Okimura Blog: Bronze is Still Beautiful

By Lori Okimura | Sept. 10, 2017, 8:43 p.m. (ET)

It came down to the last match of the FIVB Women's World Grand Champions Cup to determine the fate of our U.S. Women's National Team. Not just our last match against Brazil, but the last match of the tournament between Japan and China. In this round-robin format, the win-loss record determined gold, silver and bronze. The USA's win over Japan in five sets on Saturday set up a mathematical tournament victory for China and guaranteed gold medal. Silver hung in the balance between the USA and Brazil, but not far behind in the equation was Japan with the potential to pull an upset for bronze. After a disappointing loss to Brazil, the USA's medal hope was entirely dependent on China beating Japan in the final match. China wins, USA gets bronze. They lose, we lose. No coach in the world will tell you that they are content putting their team's fate in the hands of another.

Watching Karch, Carli and Jordan at the post-match press conference was a sobering moment. I heard them talking about ending the 2017 season with unfulfilled expectations, disappointment and lessons learned for the future. I also heard them talk about making a commitment to use the next several months as the players return to their pro teams to work on things they want to do better when to come back together next summer. And there it was again, that fighting spirit.
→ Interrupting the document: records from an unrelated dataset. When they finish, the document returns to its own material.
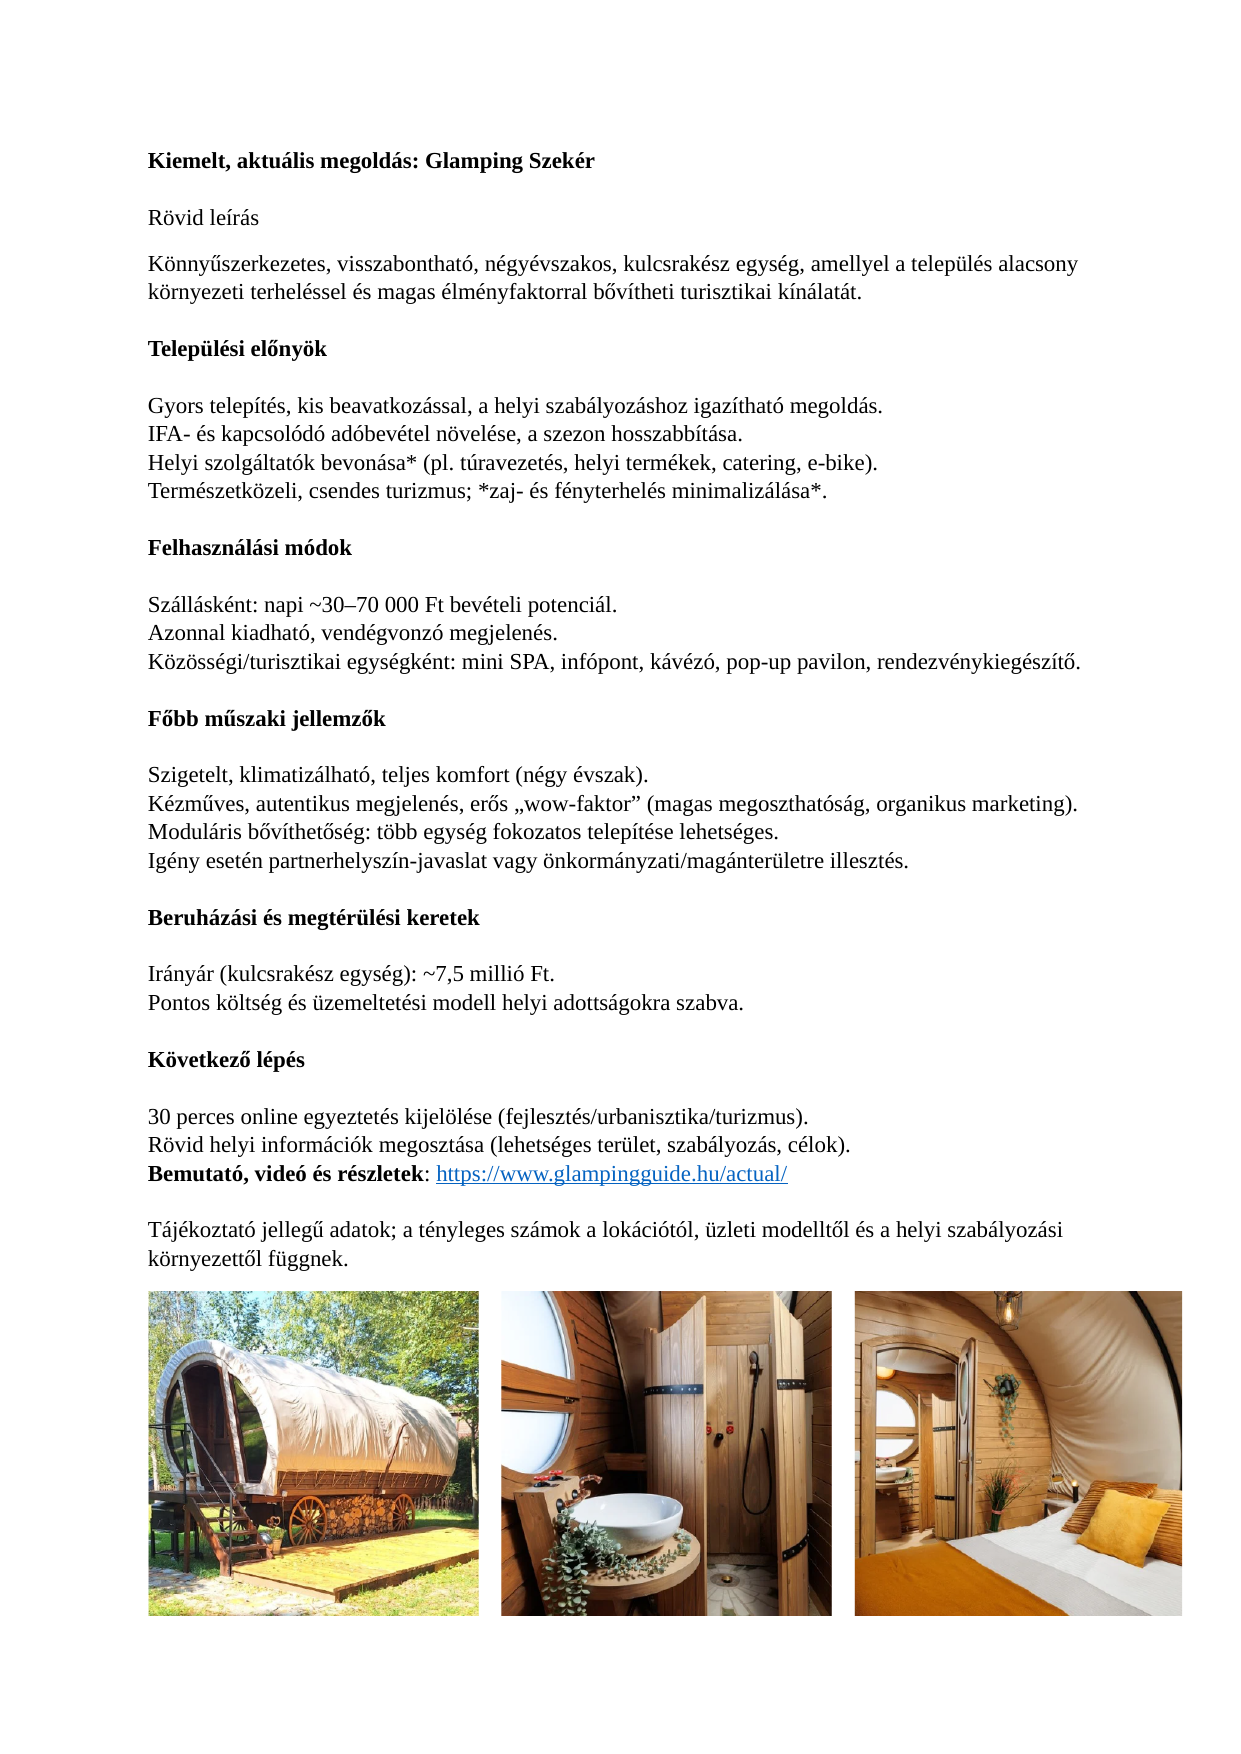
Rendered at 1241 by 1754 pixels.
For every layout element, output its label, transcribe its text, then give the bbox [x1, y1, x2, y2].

text Igény esetén partnerhelyszín-javaslat vagy önkormányzati/magánterületre illesztés. [148, 847, 1093, 873]
text Szállásként: napi ~30–70 000 Ft bevételi potenciál. [148, 591, 1093, 617]
text Közösségi/turisztikai egységként: mini SPA, infópont, kávézó, pop-up pavilon, rendezvénykiegészítő. [148, 648, 1093, 674]
text Helyi szolgáltatók bevonása* (pl. túravezetés, helyi termékek, catering, e-bike). [148, 449, 1093, 475]
text Pontos költség és üzemeltetési modell helyi adottságokra szabva. [148, 989, 1093, 1015]
text Beruházási és megtérülési keretek [148, 904, 1093, 930]
text Szigetelt, klimatizálható, teljes komfort (négy évszak). [148, 761, 1093, 788]
picture [147, 1290, 1181, 1616]
text Moduláris bővíthetőség: több egység fokozatos telepítése lehetséges. [148, 818, 1093, 845]
text Tájékoztató jellegű adatok; a tényleges számok a lokációtól, üzleti modelltől és a helyi szabályozási környezettől függnek. [148, 1216, 1093, 1271]
text Bemutató, videó és részletek: https://www.glampingguide.hu/actual/ [148, 1159, 1093, 1186]
text Rövid helyi információk megosztása (lehetséges terület, szabályozás, célok). [148, 1131, 1093, 1157]
text IFA- és kapcsolódó adóbevétel növelése, a szezon hosszabbítása. [148, 420, 1093, 447]
text Felhasználási módok [148, 534, 1093, 560]
text Kiemelt, aktuális megoldás: Glamping Szekér [148, 148, 1093, 174]
text Azonnal kiadható, vendégvonzó megjelenés. [148, 619, 1093, 646]
text 30 perces online egyeztetés kijelölése (fejlesztés/urbanisztika/turizmus). [148, 1103, 1093, 1129]
text Irányár (kulcsrakész egység): ~7,5 millió Ft. [148, 961, 1093, 987]
text Következő lépés [148, 1046, 1093, 1072]
text Könnyűszerkezetes, visszabontható, négyévszakos, kulcsrakész egység, amellyel a település alacsony környezeti terheléssel és magas élményfaktorral bővítheti turisztikai kínálatát. [148, 249, 1093, 304]
text Főbb műszaki jellemzők [148, 704, 1093, 731]
text Természetközeli, csendes turizmus; *zaj- és fényterhelés minimalizálása*. [148, 477, 1093, 503]
text Települési előnyök [148, 335, 1093, 361]
text Gyors telepítés, kis beavatkozással, a helyi szabályozáshoz igazítható megoldás. [148, 392, 1093, 418]
text Kézműves, autentikus megjelenés, erős „wow-faktor” (magas megoszthatóság, organikus marketing). [148, 790, 1093, 816]
text Rövid leírás [148, 204, 1093, 231]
Although Jordan was disappointed, she remained every bit the professional in answering a reporter's question asking what the USA will do to defend its World Championship next year as Japan hosts the 2018 FIVB Women's World Championship. Her response was perfect in saying that when the times comes to prepare, she and the team will follow a process. Throughout this tournament, Jordan, Carli and the rest of the Olympians have set the tone with their leadership. They are humble and well-spoken, powerful and determined. Equally impressive are the veterans, those whose work in the 2016 Olympic Quad helped the USA achieve one of the most productive Quads with a World Championship, FIVB World Grand Prix Championship and Olympic bronze medal.

With a 3-1 win over Japan, China secured their place as FIVB Grand Champions Cup gold medalists, with Brazil taking silver and the USA bronze. Not to be overlooked is Team Japan, in rebuilding mode like many teams including the USA who are looking ahead to Tokyo 2020. China's golden girl Zhu Ting was named Most Valuable Player which came with a $25,000 bonus. Jordan earned a $10,000 bonus as Best Outside Hitter, and I am guessing that means she's paying for the sushi dinner tonight? Team captain Carli accepted the third place check for $100,000. It was nice to see the team standing atop the podium, a few of them for the first time. I'm sure it won't be the last.


FIVB Women's World Grand Champions Cup. Bronze medalists from the USA!


USA Team Captain Carli Lloyd accepts the $100,000 prize money check for third place.


USA's Jordan Larson named to the FIVB Women's World Grand Champions Cup Dream Team as best outside hitter

Tomorrow morning, the team and staff will spend one last day in Japan. Some will return to the USA, others are making their way to pro teams around the world. Their lives are exciting, and at the same time, exhausting. People have no idea what these women sacrifice to put in the hours of work involved in reaching the podium. Their offices are around the world. Their co-workers are some of the best athletes in pro sports. It's a long road they travel to be part of Team USA. And behind each of them is a team of friends and families helping them along the way. A team of staff including the USA coaches (Karch Kiraly, Marv Dunphy, Tama Miyashiro, Sander Cohen), technical staff (Jeffrey Hicks), sports medicine professionals (Dr. Andrew Gregory, Kara Kessans), and strength & conditioning coach (Jimmy Stitz) who made the trip to Japan and keep things running so smoothly. I'd like to take a moment to thank each of them for being such great ambassadors of USA Volleyball. Safe trip home and see you next summer!


Thank you to the support staff of Team USAV!


Dr. Andrew Gregory, USA Volleyball team doctor, played an important role in keeping Team USA healthy during the FIVB Grand Champions Cup in Japan.


Marv Dunphy, though retired from Pepperdine, assisted Karch at the tournament


Assistant coaches Marv Dunphy and Tama Miyashiro


Always learning, Karch seeks advice from his 1988 Olympic gold medal head coach, Marv Dunphy.


USA Volleyball technical coordinator, Jeffrey Hicks, works with both indoor & sitting national teams evaluating data used by coaches to scout opponents.


USA Volleyball athletic trainer, Kara Kessans, and Dr. Andrew Gregory are a vital part of the team behind the team.